• What you should do: Among the entries below, copy every line that carries the word "bude".

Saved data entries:

[Start of section]

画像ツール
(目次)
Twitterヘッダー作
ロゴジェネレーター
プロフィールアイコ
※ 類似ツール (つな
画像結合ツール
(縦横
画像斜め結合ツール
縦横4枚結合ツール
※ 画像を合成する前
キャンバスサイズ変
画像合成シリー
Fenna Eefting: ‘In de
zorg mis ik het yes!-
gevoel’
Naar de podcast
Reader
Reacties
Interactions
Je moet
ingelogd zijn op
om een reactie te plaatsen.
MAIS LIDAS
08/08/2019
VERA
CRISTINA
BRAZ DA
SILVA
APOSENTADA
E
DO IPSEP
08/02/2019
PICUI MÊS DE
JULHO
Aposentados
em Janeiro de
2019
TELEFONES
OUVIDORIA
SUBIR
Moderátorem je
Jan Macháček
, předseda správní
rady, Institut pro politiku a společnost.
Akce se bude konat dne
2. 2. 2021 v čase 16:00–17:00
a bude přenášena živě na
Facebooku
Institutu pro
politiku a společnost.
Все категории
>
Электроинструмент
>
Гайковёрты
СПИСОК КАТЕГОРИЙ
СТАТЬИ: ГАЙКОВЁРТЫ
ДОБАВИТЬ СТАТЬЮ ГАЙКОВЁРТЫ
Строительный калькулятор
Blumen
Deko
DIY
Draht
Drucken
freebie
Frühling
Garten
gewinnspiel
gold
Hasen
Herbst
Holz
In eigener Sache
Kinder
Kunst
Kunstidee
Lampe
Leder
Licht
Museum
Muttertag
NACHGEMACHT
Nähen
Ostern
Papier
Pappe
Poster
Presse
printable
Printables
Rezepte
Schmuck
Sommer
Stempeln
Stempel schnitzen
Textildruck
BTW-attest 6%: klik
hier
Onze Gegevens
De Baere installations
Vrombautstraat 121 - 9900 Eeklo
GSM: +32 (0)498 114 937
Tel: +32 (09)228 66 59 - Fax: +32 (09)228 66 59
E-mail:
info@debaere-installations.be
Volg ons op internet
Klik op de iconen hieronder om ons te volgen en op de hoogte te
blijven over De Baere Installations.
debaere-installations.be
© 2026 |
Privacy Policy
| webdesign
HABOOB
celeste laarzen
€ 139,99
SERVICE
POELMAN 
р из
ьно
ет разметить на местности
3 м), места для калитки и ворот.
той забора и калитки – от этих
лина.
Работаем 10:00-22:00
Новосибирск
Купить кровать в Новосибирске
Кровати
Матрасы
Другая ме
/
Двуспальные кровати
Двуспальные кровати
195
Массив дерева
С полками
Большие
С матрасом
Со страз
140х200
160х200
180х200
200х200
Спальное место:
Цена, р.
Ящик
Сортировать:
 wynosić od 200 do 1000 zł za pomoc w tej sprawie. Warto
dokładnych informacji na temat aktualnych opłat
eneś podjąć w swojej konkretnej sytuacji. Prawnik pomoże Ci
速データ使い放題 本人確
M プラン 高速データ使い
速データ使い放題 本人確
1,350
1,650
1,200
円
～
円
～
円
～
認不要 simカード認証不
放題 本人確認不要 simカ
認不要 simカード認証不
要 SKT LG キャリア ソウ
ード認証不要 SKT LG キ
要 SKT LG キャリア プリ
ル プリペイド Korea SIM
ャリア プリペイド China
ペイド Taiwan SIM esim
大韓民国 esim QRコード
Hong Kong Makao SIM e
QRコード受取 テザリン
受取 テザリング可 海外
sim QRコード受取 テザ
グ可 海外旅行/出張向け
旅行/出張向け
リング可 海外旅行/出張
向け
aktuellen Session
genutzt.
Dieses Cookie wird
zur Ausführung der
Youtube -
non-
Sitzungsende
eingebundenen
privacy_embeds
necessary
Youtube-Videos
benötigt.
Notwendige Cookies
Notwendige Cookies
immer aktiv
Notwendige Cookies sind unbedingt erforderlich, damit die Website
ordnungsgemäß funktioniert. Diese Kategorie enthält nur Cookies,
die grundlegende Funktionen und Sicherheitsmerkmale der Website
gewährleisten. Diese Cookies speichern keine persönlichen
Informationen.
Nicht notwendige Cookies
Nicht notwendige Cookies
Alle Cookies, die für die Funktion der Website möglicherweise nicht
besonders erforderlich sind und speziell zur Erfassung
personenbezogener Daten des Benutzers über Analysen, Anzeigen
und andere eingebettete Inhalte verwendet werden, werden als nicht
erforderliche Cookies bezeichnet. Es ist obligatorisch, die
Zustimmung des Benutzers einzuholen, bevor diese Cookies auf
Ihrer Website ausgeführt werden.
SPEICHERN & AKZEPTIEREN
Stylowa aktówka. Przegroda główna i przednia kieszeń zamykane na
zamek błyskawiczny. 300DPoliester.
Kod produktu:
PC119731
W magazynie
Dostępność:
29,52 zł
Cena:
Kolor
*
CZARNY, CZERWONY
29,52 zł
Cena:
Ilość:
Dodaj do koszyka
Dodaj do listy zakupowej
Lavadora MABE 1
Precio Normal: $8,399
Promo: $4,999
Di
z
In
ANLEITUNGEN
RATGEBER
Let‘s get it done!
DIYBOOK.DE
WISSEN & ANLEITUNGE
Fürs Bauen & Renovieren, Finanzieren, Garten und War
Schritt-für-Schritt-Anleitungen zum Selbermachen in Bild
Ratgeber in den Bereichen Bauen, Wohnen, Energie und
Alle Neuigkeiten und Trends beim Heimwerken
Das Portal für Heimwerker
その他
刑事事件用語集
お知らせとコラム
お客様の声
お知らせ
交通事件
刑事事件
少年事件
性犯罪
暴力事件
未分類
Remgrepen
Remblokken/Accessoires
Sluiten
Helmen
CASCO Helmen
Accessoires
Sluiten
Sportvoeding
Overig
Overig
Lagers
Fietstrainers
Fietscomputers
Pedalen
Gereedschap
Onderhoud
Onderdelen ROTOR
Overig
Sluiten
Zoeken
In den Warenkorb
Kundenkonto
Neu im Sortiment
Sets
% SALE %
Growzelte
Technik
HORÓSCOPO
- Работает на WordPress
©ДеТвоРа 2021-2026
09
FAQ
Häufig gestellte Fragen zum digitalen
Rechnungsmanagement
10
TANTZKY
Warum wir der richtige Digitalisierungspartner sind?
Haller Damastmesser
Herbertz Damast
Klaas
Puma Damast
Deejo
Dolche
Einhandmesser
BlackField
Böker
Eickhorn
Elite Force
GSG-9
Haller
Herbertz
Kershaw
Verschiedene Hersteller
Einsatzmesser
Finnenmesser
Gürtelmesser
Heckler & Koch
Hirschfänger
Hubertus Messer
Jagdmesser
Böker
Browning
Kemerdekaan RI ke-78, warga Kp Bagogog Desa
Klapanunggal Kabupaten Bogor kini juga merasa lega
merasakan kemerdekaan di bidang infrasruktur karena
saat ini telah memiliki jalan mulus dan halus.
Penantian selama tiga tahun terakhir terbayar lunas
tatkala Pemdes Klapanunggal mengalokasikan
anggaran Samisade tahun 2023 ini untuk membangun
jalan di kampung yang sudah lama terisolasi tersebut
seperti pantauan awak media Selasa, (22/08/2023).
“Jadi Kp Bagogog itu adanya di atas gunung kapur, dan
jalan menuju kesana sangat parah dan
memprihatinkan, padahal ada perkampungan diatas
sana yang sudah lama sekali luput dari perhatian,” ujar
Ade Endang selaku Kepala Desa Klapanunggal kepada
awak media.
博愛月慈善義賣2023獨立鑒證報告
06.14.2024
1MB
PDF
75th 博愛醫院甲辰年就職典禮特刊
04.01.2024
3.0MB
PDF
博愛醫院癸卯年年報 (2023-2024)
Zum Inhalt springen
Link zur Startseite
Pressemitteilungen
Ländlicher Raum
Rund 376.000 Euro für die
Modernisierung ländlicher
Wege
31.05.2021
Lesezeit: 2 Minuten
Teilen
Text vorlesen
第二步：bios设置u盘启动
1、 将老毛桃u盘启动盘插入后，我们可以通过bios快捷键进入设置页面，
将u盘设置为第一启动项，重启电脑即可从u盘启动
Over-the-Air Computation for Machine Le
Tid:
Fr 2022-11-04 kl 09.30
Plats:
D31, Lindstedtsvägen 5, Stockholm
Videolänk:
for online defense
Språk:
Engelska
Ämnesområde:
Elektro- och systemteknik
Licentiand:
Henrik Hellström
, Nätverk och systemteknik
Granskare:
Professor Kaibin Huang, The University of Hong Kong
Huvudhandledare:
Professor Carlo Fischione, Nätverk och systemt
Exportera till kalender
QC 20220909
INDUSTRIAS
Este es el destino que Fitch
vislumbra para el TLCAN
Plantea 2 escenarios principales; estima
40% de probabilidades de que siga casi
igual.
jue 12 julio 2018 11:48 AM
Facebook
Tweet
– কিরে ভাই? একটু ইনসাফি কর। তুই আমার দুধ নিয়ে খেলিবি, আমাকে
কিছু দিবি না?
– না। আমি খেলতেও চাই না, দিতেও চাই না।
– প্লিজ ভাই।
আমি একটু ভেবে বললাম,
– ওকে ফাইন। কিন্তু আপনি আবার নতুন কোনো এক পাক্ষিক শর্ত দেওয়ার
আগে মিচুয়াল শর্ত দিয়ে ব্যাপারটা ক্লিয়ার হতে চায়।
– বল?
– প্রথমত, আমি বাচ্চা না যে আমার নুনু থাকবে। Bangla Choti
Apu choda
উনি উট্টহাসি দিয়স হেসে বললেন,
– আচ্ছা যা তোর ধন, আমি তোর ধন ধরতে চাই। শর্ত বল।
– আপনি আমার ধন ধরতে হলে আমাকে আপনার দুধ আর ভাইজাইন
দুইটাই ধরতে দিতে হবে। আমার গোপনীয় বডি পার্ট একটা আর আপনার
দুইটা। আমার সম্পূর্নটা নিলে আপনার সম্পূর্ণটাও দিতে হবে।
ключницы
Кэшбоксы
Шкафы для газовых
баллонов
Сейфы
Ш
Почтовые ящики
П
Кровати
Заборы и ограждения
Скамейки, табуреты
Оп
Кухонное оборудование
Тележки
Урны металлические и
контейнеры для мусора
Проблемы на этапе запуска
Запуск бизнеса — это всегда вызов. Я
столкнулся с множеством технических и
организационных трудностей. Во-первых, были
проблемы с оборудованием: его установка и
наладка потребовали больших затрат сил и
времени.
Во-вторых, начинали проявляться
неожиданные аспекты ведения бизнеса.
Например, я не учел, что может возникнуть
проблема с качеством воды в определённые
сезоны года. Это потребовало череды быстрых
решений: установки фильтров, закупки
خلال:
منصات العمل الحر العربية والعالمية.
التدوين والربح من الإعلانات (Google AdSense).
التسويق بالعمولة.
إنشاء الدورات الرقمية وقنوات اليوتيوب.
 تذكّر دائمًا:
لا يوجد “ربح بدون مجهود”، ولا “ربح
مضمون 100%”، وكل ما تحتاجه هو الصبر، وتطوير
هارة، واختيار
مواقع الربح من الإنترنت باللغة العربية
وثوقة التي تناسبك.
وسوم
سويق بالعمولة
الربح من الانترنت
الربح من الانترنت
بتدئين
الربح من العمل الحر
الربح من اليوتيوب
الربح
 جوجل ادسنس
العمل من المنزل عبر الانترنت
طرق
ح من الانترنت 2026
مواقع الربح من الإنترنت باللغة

[End of section]

• Answer area:
Akce se bude konat dne
a bude přenášena živě na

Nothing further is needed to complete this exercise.